Friday, January 18, 2013

Jack and Jill Say Thank You!


We learn everyday. 
We learn from all you wonderful people who live a Domestic Discipline lifestyle.
Thank you all for sharing with us. You have been an inspiration!

Along the way, we've read things that made sense to us.
We've read things we could relate to, and things we couldn't!  But, hey, that's fine - we learn from everything we read and from everyone of you!

Reading back - we can see that we are evolving all the time, and what we thought back then, we had to leave behind to move forward. And who knows? In the future, we'll probably be somewhere completely different. That's fine too  - One step at a time.          

We are constantly talking about all the wonderful things that have happened since beginning our journey - and are amazed at how these wonderful changes have enhanced our love life, our passion, our form of communicating, our sex life and our need for one another.

My Jack has a wife who loves, adores, respects, tries to obey (working on it, folks!) is working hard on my goals of being a good submissive and caring wife - who puts him first above all others.
I have a husband who is working hard to become the leader of our household, making good decisions, disciplining me when I get off track, loves me and is getting better each day at admitting his mistakes and apologizing. Who could ask for more?
We have moved from a stagnant marriage to a dynamic one! 

Domestic Discipline has - in our opinion -  nothing to do with religion or race, color, creed, background or upbringing.
It has to do with the dynamics of a relationship. the division of roles. A marriage.
We do things to please each other, with no other intent or purpose than to give pleasure.

Thank you all for sharing with us - you have made a big difference in our lives.

Hugs from
Jack and Jill   


Tuesday, January 8, 2013

The Holidays with Jack and Jill

A look back on the holidays.................. 

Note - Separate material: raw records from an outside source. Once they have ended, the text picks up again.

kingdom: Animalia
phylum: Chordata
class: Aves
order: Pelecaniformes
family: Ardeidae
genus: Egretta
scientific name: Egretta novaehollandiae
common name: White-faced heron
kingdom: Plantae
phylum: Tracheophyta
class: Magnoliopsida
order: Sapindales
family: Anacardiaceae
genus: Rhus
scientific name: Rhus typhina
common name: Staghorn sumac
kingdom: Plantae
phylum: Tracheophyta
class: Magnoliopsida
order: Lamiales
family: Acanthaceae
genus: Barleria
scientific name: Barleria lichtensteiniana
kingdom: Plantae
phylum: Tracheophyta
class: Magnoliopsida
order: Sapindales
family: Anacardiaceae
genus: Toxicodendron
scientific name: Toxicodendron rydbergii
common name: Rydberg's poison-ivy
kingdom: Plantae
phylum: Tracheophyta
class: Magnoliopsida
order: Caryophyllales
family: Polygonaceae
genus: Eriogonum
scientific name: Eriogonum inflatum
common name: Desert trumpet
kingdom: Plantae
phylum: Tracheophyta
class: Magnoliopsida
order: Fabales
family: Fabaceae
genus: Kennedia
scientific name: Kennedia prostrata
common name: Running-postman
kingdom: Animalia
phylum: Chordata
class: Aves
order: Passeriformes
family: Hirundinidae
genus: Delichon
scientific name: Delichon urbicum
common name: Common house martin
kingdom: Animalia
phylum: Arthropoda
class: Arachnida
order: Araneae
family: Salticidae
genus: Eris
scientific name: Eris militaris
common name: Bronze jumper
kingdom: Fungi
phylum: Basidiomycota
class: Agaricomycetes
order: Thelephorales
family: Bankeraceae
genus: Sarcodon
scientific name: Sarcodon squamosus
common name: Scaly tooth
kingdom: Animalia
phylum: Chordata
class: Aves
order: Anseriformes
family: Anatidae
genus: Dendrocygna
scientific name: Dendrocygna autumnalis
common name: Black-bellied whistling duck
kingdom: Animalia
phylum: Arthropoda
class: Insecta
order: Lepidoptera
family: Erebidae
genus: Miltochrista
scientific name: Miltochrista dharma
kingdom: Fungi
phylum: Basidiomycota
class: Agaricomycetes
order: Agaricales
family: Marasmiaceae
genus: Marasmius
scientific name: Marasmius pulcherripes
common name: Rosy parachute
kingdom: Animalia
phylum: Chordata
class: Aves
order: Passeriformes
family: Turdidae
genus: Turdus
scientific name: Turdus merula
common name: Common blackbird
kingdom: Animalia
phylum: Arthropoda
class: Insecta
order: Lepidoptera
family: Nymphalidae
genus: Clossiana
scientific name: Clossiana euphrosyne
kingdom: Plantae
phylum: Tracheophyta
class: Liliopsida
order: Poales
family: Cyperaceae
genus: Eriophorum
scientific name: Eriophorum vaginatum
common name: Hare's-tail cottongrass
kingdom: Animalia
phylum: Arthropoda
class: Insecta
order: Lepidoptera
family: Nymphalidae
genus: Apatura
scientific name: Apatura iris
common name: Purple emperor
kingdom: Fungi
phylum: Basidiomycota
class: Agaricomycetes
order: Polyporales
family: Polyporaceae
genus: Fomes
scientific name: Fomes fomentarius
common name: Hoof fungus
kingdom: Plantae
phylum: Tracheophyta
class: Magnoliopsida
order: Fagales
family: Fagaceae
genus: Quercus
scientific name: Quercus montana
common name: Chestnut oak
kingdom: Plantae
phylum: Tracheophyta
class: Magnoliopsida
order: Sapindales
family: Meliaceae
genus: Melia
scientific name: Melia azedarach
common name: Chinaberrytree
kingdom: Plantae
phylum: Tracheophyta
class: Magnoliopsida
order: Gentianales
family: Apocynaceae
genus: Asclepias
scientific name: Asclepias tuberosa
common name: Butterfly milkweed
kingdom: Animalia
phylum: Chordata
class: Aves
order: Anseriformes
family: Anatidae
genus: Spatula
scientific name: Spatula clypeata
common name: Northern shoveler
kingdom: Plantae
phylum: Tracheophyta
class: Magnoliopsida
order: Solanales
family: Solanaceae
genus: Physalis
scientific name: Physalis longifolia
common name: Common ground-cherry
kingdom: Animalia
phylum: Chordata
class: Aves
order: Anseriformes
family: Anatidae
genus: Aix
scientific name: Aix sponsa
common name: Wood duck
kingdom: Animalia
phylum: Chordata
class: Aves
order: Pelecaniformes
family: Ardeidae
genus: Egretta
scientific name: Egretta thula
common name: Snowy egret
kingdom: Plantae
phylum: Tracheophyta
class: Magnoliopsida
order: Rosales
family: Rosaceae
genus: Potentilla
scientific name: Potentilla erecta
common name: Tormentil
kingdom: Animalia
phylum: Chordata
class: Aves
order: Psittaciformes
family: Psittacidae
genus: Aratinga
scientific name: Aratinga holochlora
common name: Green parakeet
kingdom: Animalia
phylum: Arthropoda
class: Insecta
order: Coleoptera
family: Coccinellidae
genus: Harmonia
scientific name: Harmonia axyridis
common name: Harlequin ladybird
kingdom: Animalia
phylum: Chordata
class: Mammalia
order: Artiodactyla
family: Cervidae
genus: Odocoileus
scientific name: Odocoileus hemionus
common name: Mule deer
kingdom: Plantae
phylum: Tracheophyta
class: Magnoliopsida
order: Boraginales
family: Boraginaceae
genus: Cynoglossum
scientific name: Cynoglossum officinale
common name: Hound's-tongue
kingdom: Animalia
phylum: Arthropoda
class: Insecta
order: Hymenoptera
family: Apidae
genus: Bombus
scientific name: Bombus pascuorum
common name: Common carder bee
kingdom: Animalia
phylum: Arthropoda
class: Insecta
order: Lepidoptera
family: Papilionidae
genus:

Ahhhhhhhhhh, the holidays!
A week off from work! Time to relax. Time for family. Time for fun. Time for freaking out!!!

I wonder why the holidays are such a stressful time of year - especially for us "subs"?
I think we try too hard for perfection.








A normal holiday in the house of Jack and Jill:
Ok - so there are going to be guests - will they judge us on how clean our floors are?
Probably not - but ok - I'll wash the floors anyway, 
and make a great dinner, -------------------------------------------->
and wash the windows, 
and vacuum the rugs 
and wash down the counters, 


and buy the presents and wrap them too, while I'm at it.







 
Oh, yeah - lots of people spending the night - so out comes the guest beds. (fold up kind)
and now for bedclothes,pillows, blankets, lamps to make it cozy.

No wonder I'm a wreck during the holidays!

There went family time, unless you count the time spent over hubby's  knee!!

I wonder how my Jack takes it all in his stride. 
I wish I could take a page out of HIS book.
But I don't know the title or where to buy the book!! 





Any clues of where that book can be found - would be much appreciated.
Until them.............................thank goodness Christmas only comes once a year!

Happy 2013

Jack's Jill 










Tuesday, January 1, 2013

A New Year and a New Beginning for Jack and Jill

So begins a new year.

A very different start to a new year, than last year, to say the least.
We have embraced Domestic Discipline and I don't think we'll ever look back.

I wrote on a blog somewhere, that I truly believe that there would be fewer divorces, if people lived a DD lifestyle.
Those who have embraced this lifestyle are looking for ways to make their marriage/relationship work - and to change the dynamics and roles is a big job - but so worth it!

We had our talk today about how things are going. We looked at our list and added some new goals we want to work on for the next 2 weeks. I am going to need help with these goals, and luckily Daddy Jack will help me to keep me in the right mind-set towards my goal of being a content, submissive wife. Jack has promised to give me light reminders 4 times a week and corner/thinking time, if he feels it's necessary.

On the other hand - I don't understand people who choose this lifestyle and then do everything they can to "break rules", brat, contradict and negotiate. That just doesn't make sense!
We've agreed that the only time I am to be spanked as punishment is if I break any of the 4 D rules. To be honest - I love him, why would I disobey, disrespect, be disloyal or dishonest to the man I love?
If things aren't going to satisfaction - then weekly talks should help. I'm not a mind reader, and neither is Jack, therefore those weekly talks are really, really important. It's the only way to know what each other is needing and to be on the same page.

I'm also looking forward to Jack giving me bedtime curfews - I know my mornings will be so much better, if he makes me go to bed earlier than I usually do. Some might think this is micro-managing, but I consider it a great help. I am a night person living and working at a day job.

Jack will be working on being attentive to my needs and his  new responsibilities as head of the house.


That's about it for now.
Looking forward to a wonderful year!